Come si scelgono i settori strategici su cui investire? «Il programma Horizon 2020 già ci dà indicazioni sulle strategie del sistema Europa. Noi dobbiamo capire in quali aree siamo maggiormente attrattivi e competitivi. E lo siamo sicuramente, per esempio, nelle biotecnologie e nella meccanica di precisione: in questi settori possiamo continuare a lavorare. Ma non possiamo inventarci oggi delle competenze dal nulla o ripescarle da un passato dismesso. Ad esempio, la ricerca sul nucleare è stata abbandonata dal nostro Paese anni orsono, tornarci oggi non sarebbe adeguato. Ma bisogna stare attenti perché se ci muovessimo solo nella direzione indicata dalle strategie europee e non lasciassimo anche spazi alla ricerca spinta dalla curiosità, rischieremmo di essere pronti sul breve ma non sul medio lungo periodo. Una parte dei finanziamenti va assicurata a giovani che vogliono fare ricerche al di fuori dei settori strategici».
A proposito di giovani, come possiamo far loro ritrovare la voglia di scegliere la scienza come lavoro? «Altri Paesi come la Finlandia o il Canada hanno cominciato dalla scuola primaria: insegnare la bellezza di trovare qualcosa di nuovo, far sviluppare la curiosità, sono essenziali per il ricercatore. Lo scienziato è uno che riesce a pensare l’inimmaginabile. Va quindi sviluppata l’attività creativa. Ma non basta: bisogna creare una filiera attenta alla ricerca, dalla scuola primaria all’impresa». Eppure nelle imprese del nostro Paese, dice l’indagine europea sull’innovazione pubblicata recentemente, ci sono pochi laureati. Come mai? «Il problema è sempre la dimensione: la percentuale di laureati nelle grandi imprese è più alta, diminuisce invece in quelle medie e piccole. In generale, vale la regola che in un Paese più laureati ci sono, meglio è. Quindi va sicuramente incentivato l’ingresso nelle università. Di conseguenza vanno incentivate e favorite le attrazioni e gli insediamenti di grandi imprese a forte base di conoscenza capaci di assorbirli adeguatamente nei loro organici e garantire loro unsuccesso professionale ed umano. Come del resto hannofatto e stanno facendo i Paesi emergenti, India, Singapore, Corea del Sud, Brasile e Cina».

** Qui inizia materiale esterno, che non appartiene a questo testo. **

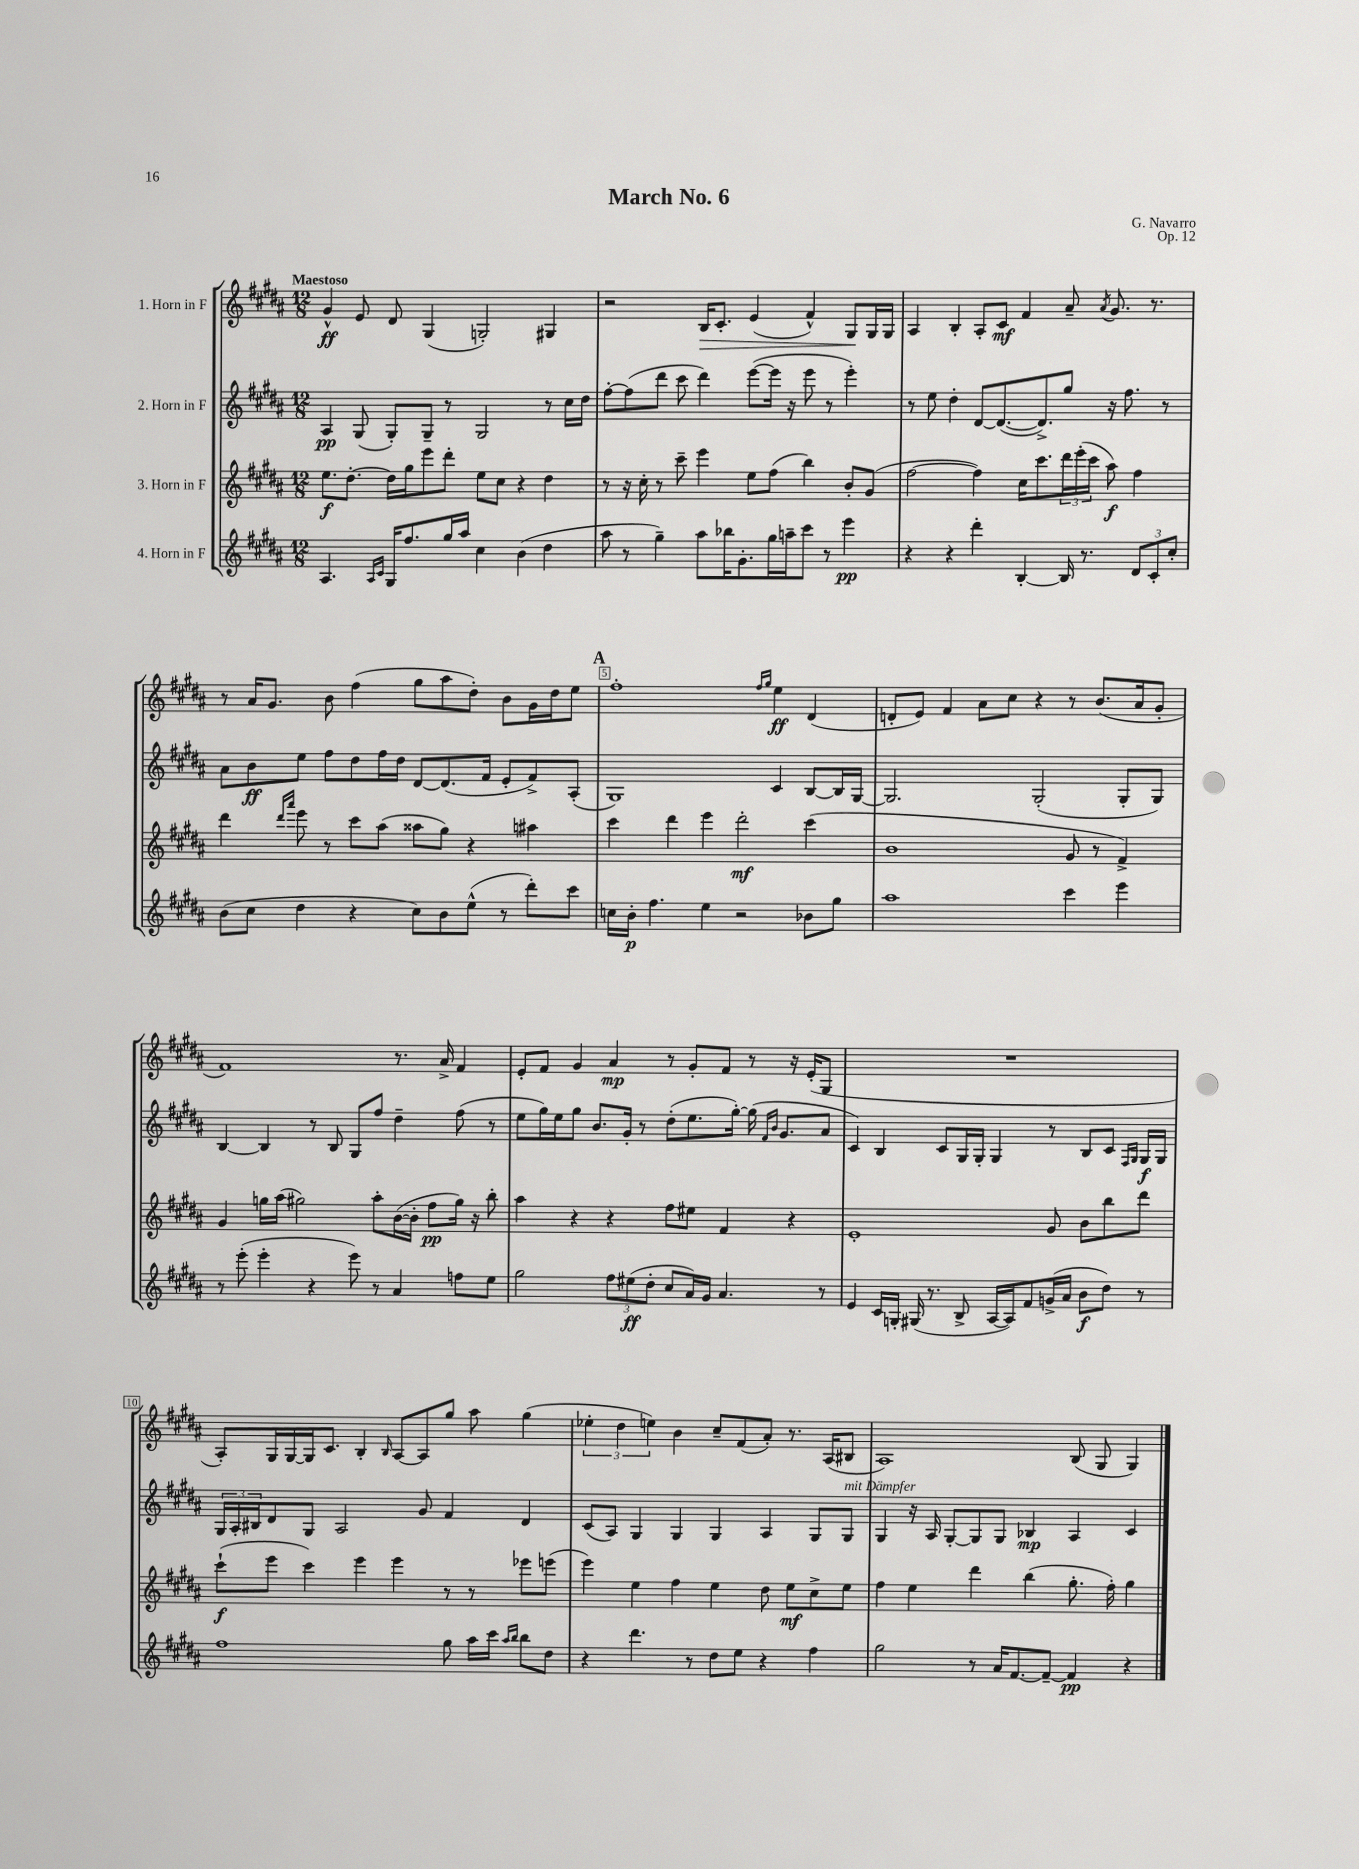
\header { title = "March No. 6" composer = "G. Navarro" opus = "Op. 12" }
<<
\new StaffGroup <<
\new Staff = "s0" \with { instrumentName = "1. Horn in F" } {
    \clef treble \key b \major \numericTimeSignature \time 12/8 \tempo "Maestoso"
    gis'4-^\ff e'8 dis'8 gis4( g2-.) gis4 |
    r2 b16\> cis'8.-. e'4( fis'4-^) gis8\! gis16 gis16 |
    ais4 b4-. ais8-. cis'8\mf fis'4 ais'8-- \acciaccatura { ais'8 } gis'8. r8. |
    r8 ais'16 gis'8. b'8 fis''4( gis''8 ais''8 dis''8-.) b'8 gis'16 dis''16 e''8 |
    \mark \markup { \bold "A" } fis''1-. \grace { fis''16 gis''16 } e''4\ff dis'4( |
    d'8-. e'8) fis'4 ais'8 cis''8 r4 r8 b'8.( ais'16 gis'8-. |
    fis'1) r8. ais'16-> fis'4 |
    e'8-. fis'8 gis'4 ais'4\mp r8 gis'8-. fis'8 r8 r16 e'16-.( gis8 |
    R1. |
    ais8-.) gis16 gis16~ gis16 cis'8. b4-. \grace { b16 } ais8~ ais8 gis''8 ais''8 gis''4( |
    \tuplet 3/2 { ees''4-. dis''4 e''4) } b'4 cis''8-- fis'8( ais'8-.) r8. ais16( bis8 |
    ais1) b8( gis8 gis4) \bar "|." |
}
\new Staff = "s1" \with { instrumentName = "2. Horn in F" } {
    \clef treble \key b \major \numericTimeSignature \time 12/8
    ais4\pp gis8( gis8-.) gis8-- r8 gis2 r8 cis''16 dis''16 |
    fis''8~-. fis''8( dis'''8 cis'''8 dis'''4) e'''8~( e'''16 r16 e'''8 r8 e'''4-.) |
    r8 e''8 dis''4-. dis'8~ dis'8.~( dis'8.->) gis''8 r16 fis''8. r8 |
    ais'8 b'8\ff e''8 fis''8 dis''8 fis''16 dis''16 dis'8~ dis'8.( fis'16 e'8-. fis'8->) ais8-.( |
    \mark \markup { \bold "A" } gis1) cis'4 b8~ b16 gis16~ |
    gis2. gis2-.( gis8-. gis8) |
    b4~ b4 r8 b8 gis8 fis''8 dis''4-- fis''8( r8 |
    e''8 gis''16) e''16 gis''8 b'8. gis'16-. r8 dis''8-.( e''8. gis''16~-.) gis''16( \grace { fis'16 b'16 } gis'8. ais'8 |
    cis'4) b4 cis'8 gis16 gis16-. gis4 r8 b8 cis'8 \grace { fis16 gis16 } gis16\f gis16 |
    \tuplet 3/2 { gis16 ais16-. bis16 } dis'8 gis8 ais2 gis'8 fis'4 dis'4 |
    cis'8( ais8) gis4 gis4 gis4 ais4 gis8 gis8^\markup { \italic "mit Dämpfer" } |
    gis4 r16 ais16 gis8~-. gis8 gis8 bes4\mp ais4 cis'4 \bar "|." |
}
\new Staff = "s2" \with { instrumentName = "3. Horn in F" } {
    \clef treble \key b \major \numericTimeSignature \time 12/8
    e''8.\f dis''8.~-. dis''16 gis''16 e'''8 dis'''8-. e''8 cis''8 r4 dis''4 |
    r8 r16 cis''16-. r8 cis'''8-- e'''4 e''8 fis''8( b''4) b'8-. gis'8( |
    fis''2~ fis''4) cis''16 cis'''8. \tuplet 3/2 { dis'''16 e'''16-.( cis'''16 } ais''8\f) fis''4 |
    dis'''4 \grace { dis'''16 ais'''16 } e'''8 r8 cis'''8 ais''8( aisis''8 gis''8) r4 ais''4 |
    \mark \markup { \bold "A" } cis'''4 dis'''4 e'''4 dis'''2-.\mf cis'''4( |
    b'1 gis'8 r8 fis'4->) |
    gis'4 g''16 ais''16( gis''2) ais''8-. b'16~( b'16-. fis''8\pp gis''16) r16 b''8-. |
    ais''4 r4 r4 fis''8 eis''8 fis'4 r4 |
    e'1-. gis'8 b'8 b''8 dis'''8 |
    cis'''8-!\f( e'''8 cis'''4) e'''4 e'''4 r8 r8 ees'''8 e'''8( |
    e'''4) e''4 fis''4 e''4 dis''8 e''8\mf cis''8-> e''8 |
    fis''4 e''4 dis'''4 b''4( gis''8.-. fis''16-.) gis''4 \bar "|." |
}
\new Staff = "s3" \with { instrumentName = "4. Horn in F" } {
    \clef treble \key b \major \numericTimeSignature \time 12/8
    ais4. \grace { ais16 cis'16 } gis16 fis''8. gis''16 ais''16 cis''4 b'4( dis''4 |
    ais''8 r8 gis''4--) ais''8 bes''16 gis'8.-. gis''16 a''16-- cis'''8 r8 e'''4\pp |
    r4 r4 dis'''4-. b4~-. b16 r8. \tuplet 3/2 { dis'8 cis'8-. cis''8-. } |
    b'8( cis''8 dis''4 r4 cis''8) b'8 e''8-^( r8 dis'''8-.) cis'''8 |
    \mark \markup { \bold "A" } c''16 b'16-.\p fis''4. e''4 r2 bes'8 gis''8 |
    ais''1 cis'''4 e'''4 |
    r8 e'''8-.( e'''4-. r4 e'''8) r8 ais'4 f''8 e''8 |
    gis''2 \tuplet 3/2 { fis''8 eis''8\ff( dis''8-. } cis''8 ais'16) gis'16 ais'4. r8 |
    e'4 cis'16 g16-. gis16( r8. b8-> ais16~ ais16) fis'8 g'16->( ais'16 b'8\f dis''8) r8 |
    fis''1 gis''8 ais''16 cis'''16 \grace { ais''16 b''16 } b''8 dis''8 |
    r4 dis'''4. r8 dis''8 e''8 r4 fis''4 |
    gis''2 r8 ais'16 fis'8.~ fis'8~-- fis'4\pp r4 \bar "|." |
}
>>
>>
\layout { \context { \Score \override BarNumber.break-visibility = ##(#f #t #t) barNumberVisibility = #(every-nth-bar-number-visible 5) \override BarNumber.stencil = #(make-stencil-boxer 0.1 0.3 ly:text-interface::print) } }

Lei ha scritto che oggi creatività e vocazione non bastano più per fare scienza. Cos’altro ci vuole? «Ci vogliono condizioni al contorno adeguate. Senza soldi, laboratori, stipendi sicuri non si può fare nulla. Perché tutti sono pronti ad accettare un periodo di precariato, ma dire che in queste condizioni si produce meglio non è vero».